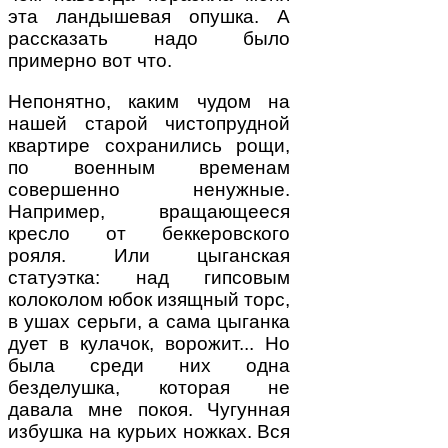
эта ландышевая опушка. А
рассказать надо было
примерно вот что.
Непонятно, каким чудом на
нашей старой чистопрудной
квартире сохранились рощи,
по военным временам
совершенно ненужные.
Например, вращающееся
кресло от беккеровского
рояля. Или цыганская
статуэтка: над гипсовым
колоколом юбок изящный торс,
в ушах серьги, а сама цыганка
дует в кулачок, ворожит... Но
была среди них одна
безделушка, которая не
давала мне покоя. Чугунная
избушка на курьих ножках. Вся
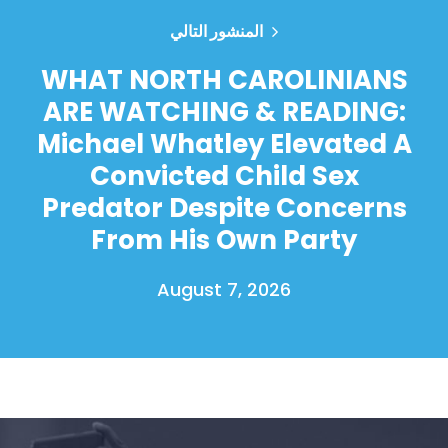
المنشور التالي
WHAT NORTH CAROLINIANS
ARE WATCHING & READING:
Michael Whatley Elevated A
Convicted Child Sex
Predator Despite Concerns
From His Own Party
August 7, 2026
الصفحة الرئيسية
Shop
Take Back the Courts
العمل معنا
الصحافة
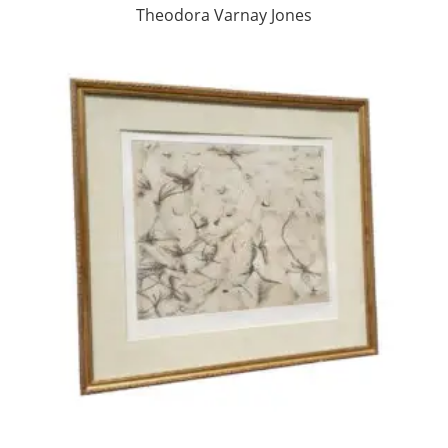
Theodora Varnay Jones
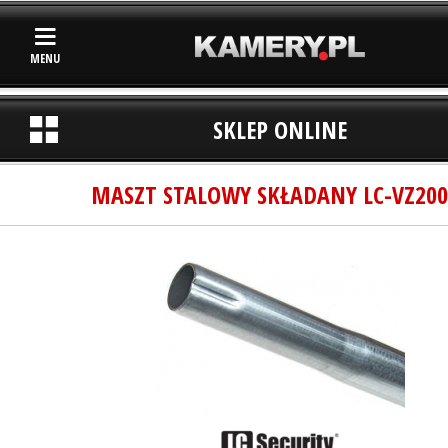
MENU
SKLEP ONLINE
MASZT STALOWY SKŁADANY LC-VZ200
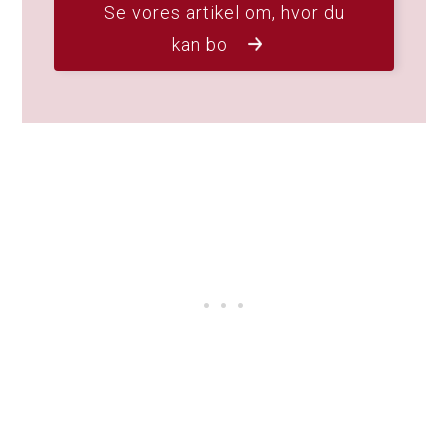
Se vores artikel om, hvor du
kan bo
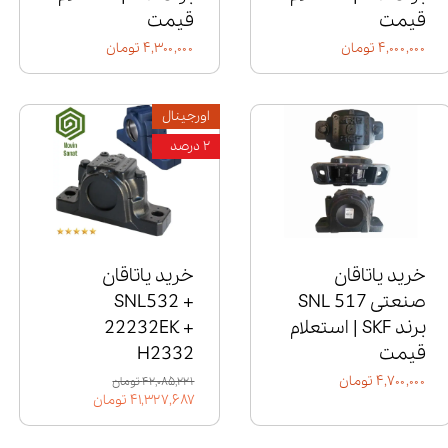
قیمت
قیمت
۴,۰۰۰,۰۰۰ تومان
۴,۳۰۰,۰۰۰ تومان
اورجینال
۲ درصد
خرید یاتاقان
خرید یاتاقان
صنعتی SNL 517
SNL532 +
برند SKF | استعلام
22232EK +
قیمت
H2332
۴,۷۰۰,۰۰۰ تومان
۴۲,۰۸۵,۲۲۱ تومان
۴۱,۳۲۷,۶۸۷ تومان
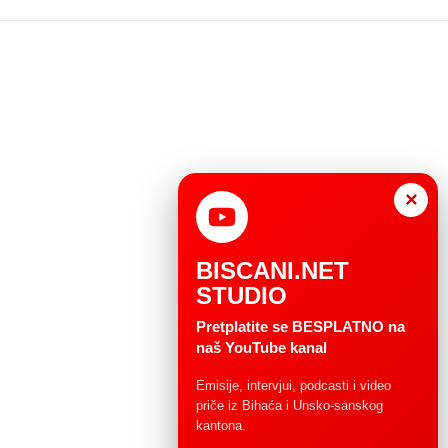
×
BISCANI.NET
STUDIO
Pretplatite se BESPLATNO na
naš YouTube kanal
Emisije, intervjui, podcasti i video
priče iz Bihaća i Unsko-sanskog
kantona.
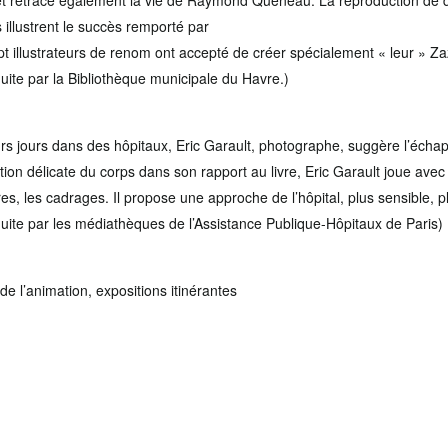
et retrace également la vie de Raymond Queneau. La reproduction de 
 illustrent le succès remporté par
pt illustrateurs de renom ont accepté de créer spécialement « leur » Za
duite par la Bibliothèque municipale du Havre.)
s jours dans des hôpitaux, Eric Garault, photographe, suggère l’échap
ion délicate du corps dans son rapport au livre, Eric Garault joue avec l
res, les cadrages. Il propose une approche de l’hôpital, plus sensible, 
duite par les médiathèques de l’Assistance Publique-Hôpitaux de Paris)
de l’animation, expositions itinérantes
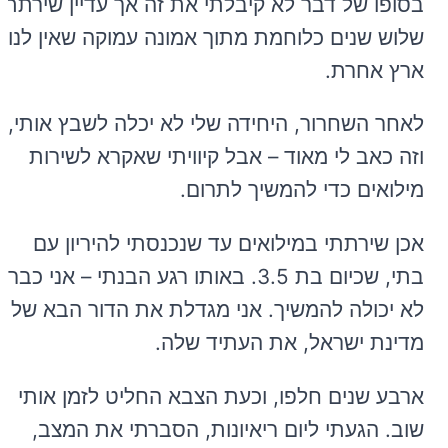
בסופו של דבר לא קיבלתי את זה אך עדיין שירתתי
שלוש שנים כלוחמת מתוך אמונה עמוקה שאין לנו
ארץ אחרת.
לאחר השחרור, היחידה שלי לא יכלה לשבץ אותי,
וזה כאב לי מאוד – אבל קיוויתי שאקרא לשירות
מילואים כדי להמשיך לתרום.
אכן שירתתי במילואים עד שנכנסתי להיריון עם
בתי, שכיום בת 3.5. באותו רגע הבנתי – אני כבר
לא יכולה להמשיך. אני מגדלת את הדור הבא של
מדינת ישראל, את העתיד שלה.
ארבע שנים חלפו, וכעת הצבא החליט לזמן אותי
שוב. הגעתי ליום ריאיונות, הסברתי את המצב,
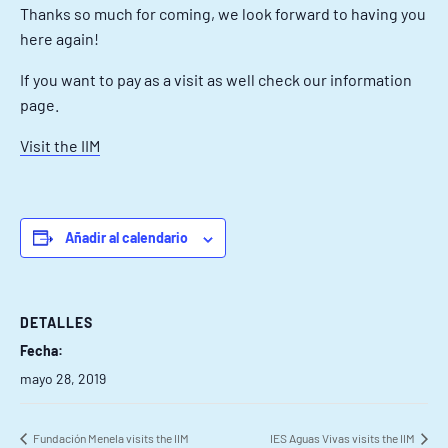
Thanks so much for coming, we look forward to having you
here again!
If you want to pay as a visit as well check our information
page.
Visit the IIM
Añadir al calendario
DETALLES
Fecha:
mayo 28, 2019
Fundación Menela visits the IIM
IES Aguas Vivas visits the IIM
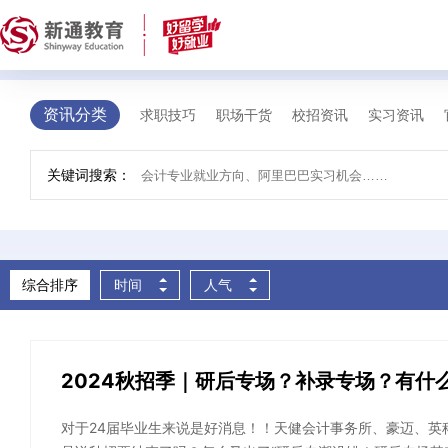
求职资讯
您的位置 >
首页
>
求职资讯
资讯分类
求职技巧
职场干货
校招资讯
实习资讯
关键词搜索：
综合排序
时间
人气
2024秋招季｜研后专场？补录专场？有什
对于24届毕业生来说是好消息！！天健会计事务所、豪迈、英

■ **Problem**: Throughout the material above, find each line with "Garault" and return it.

■ **Answer to this task**:
s jours dans des hôpitaux, Eric Garault, photographe, suggère l’échap
ion délicate du corps dans son rapport au livre, Eric Garault joue avec l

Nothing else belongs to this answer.